2019-02-15 09:48:02,426 DEBG 'zato-server1' stdout output:
2019-02-15 09:48:02,425 - WARNING - 134:DummyThread-14 - zato.server.service:517 - Exception in service `availability.search`, e:`Traceback (most recent call last):
  File "/opt/zato/3.0/code/zato-server/src/zato/server/service/__init__.py", line 506, in update_handle
    response = set_response_func(service, data_format=data_format, transport=transport, **kwargs)
  File "/opt/zato/3.0/code/zato-server/src/zato/server/connection/http_soap/channel.py", line 366, in _set_response_data
    self.set_payload(service.response, data_format, transport, service)
  File "/opt/zato/3.0/code/zato-server/src/zato/server/connection/http_soap/channel.py", line 564, in set_payload
    response.payload = response.payload.getvalue() if response.payload else ''
AttributeError: 'list' object has no attribute 'getvalue'
`

2019-02-15 09:48:02,427 DEBG 'zato-server1' stdout output:
2019-02-15 09:48:02,426 - ERROR - 134:DummyThread-14 - zato.server.connection.http_soap.channel:324 - Caught an exception, cid:`90259f3a760dcb48ceab7258`, status_code:`500`, _format_exc:`Traceback (most recent call last):
  File "/opt/zato/3.0/code/zato-server/src/zato/server/connection/http_soap/channel.py", line 268, in dispatch
    payload, worker_store, self.simple_io_config, post_data, path_info, soap_action)
  File "/opt/zato/3.0/code/zato-server/src/zato/server/connection/http_soap/channel.py", line 502, in handle
    params_priority=channel_item.params_pri)
  File "/opt/zato/3.0/code/zato-server/src/zato/server/service/__init__.py", line 524, in update_handle
    raise resp_e
AttributeError: 'list' object has no attribute 'getvalue'

I take it that this happens when I try to get the key from the cache collection:

        # Check whether a copy exists in the cache
        cache_key = 'check_in:%s|check_out:%s|guests:%s|rooms:%s' % (
            check_in.strftime('%Y-%m-%d'), check_out.strftime('%Y-%m-%d'),
            guests, str(rooms))
        cache = self.cache.get_cache('builtin', 'availability')
        cache_data = cache.get(cache_key, details=True)
        if cache_data:
            self.response.status_code = OK
            self.response.headers['Cache-Control'] = cache_control
            self.response.headers['Last-Modified'] = cache_data.last_write_http
            self.response.headers['ETag'] = cache_data.hash
            self.response.headers['Content-Language'] = 'en'
            self.response.payload = cache_data.value
            return

Any hints?


#9

This would need to be self.response.payload[:] = cache_data.value - note the slice operator.
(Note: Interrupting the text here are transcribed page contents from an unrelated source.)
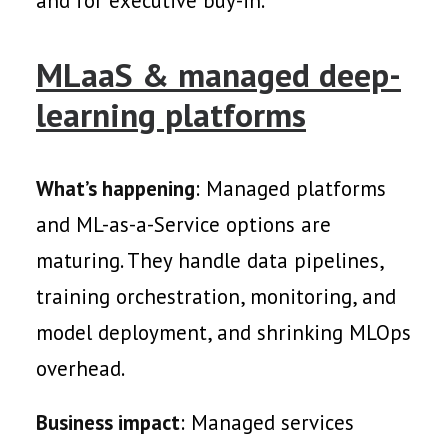
and for executive buy-in.
MLaaS & managed deep-
learning platforms
What’s happening
: Managed platforms
and ML-as-a-Service options are
maturing. They handle data pipelines,
training orchestration, monitoring, and
model deployment, and shrinking MLOps
overhead.
Business impact
: Managed services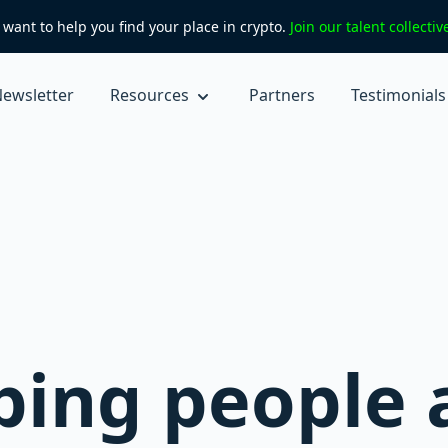
want to help you find your place in crypto.
Join our talent collecti
ewsletter
Resources
Partners
Testimonials
r
ping people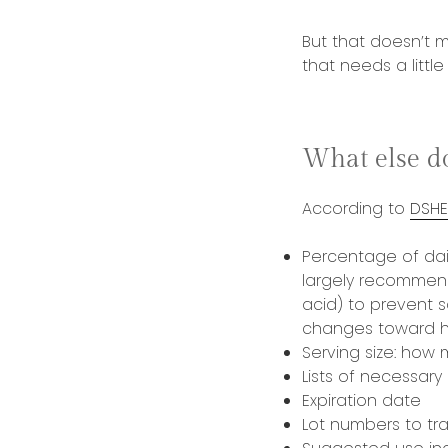
But that doesn’t 
that needs a little
What else d
According to
DSHE
Percentage of dai
largely recommend
acid) to prevent s
changes toward h
Serving size: how 
Lists of necessary
Expiration date
Lot numbers to tr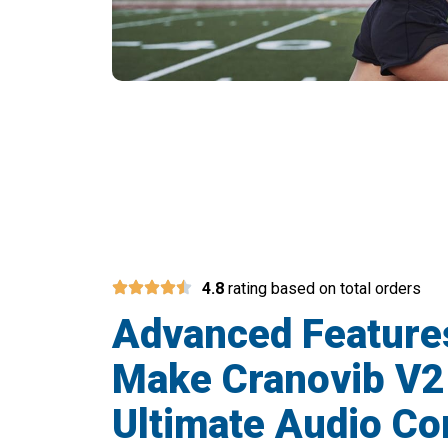
Over 50,000 
4.8
rating based on total orders
Advanced Feature
Make Cranovib V2
Ultimate Audio C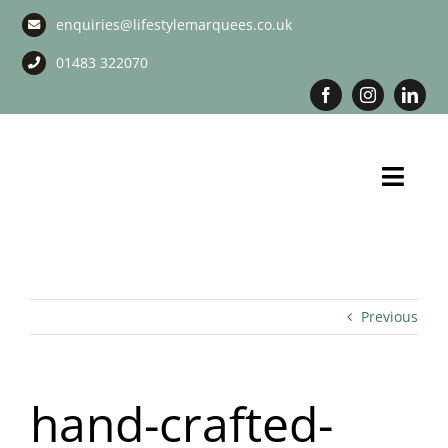
Skip
enquiries@lifestylemarquees.co.uk
to
content
01483 322070
Toggl
Navig
Marquee Hire
Long Term Marquee Hire
Previous
Event Services
hand-crafted-
Corporate Services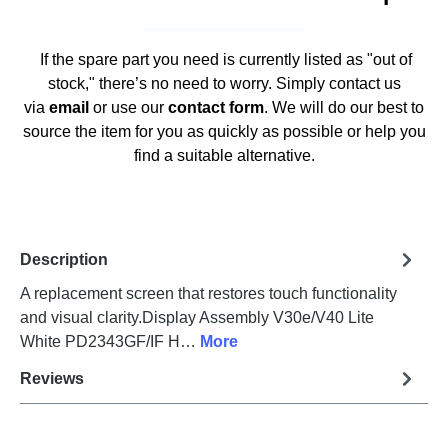
If the spare part you need is currently listed as "out of
stock," there’s no need to worry. Simply contact us
via
email
or use our
contact form
. We will do our best to
source the item for you as quickly as possible or help you
find a suitable alternative.
Description
A replacement screen that restores touch functionality
and visual clarity.Display Assembly V30e/V40 Lite
White PD2343GF/IF H…
More
Reviews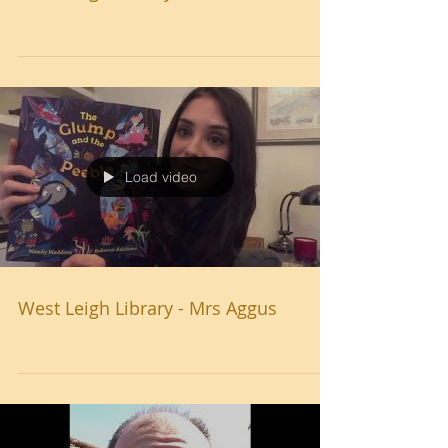
Load video
West Leigh Library - Mrs Aggus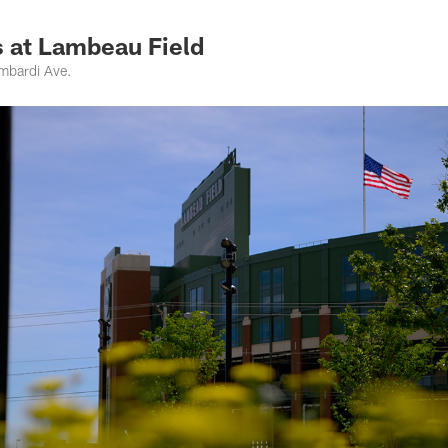
 at Lambeau Field
mbardi Ave.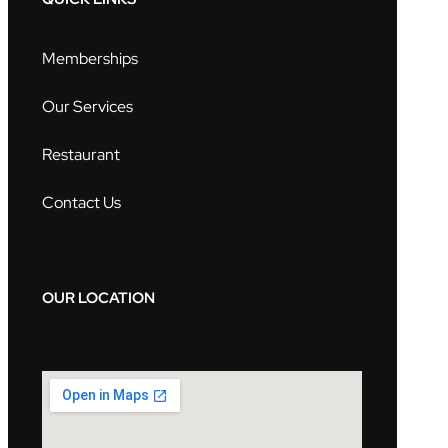
Memberships
Our Services
Restaurant
Contact Us
OUR LOCATION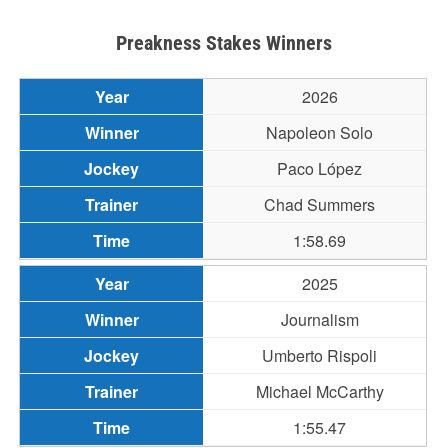
Preakness Stakes Winners
2026
Napoleon Solo
Paco López
Chad Summers
1:58.69
2025
Journalism
Umberto Rispoli
Michael McCarthy
1:55.47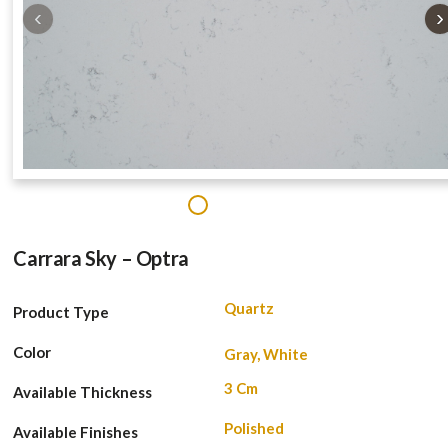
‹
›
1
Carrara Sky – Optra
Quartz
Product Type
Color
Gray, White
3 Cm
Available Thickness
Polished
Available Finishes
But I can see that Zato should apply it itself in such situations if it recognizes that it is a list and it is SimpleIO - would you open a ticket, please?


#10

Doh! Sorry! My fault when copy-pasting! :sob:


#11

Sure thing. Here it is. Not sure if I explained myself properly, though :laughing:

Incidentally, from the documentation I always believed that by setting output_repeated = True one did not need to use the slice operator when assigning a variable to the payload. It does not seem to be the case. So, if one uses the slice operator self.response.payload[:], is output_repeated = True still necessary?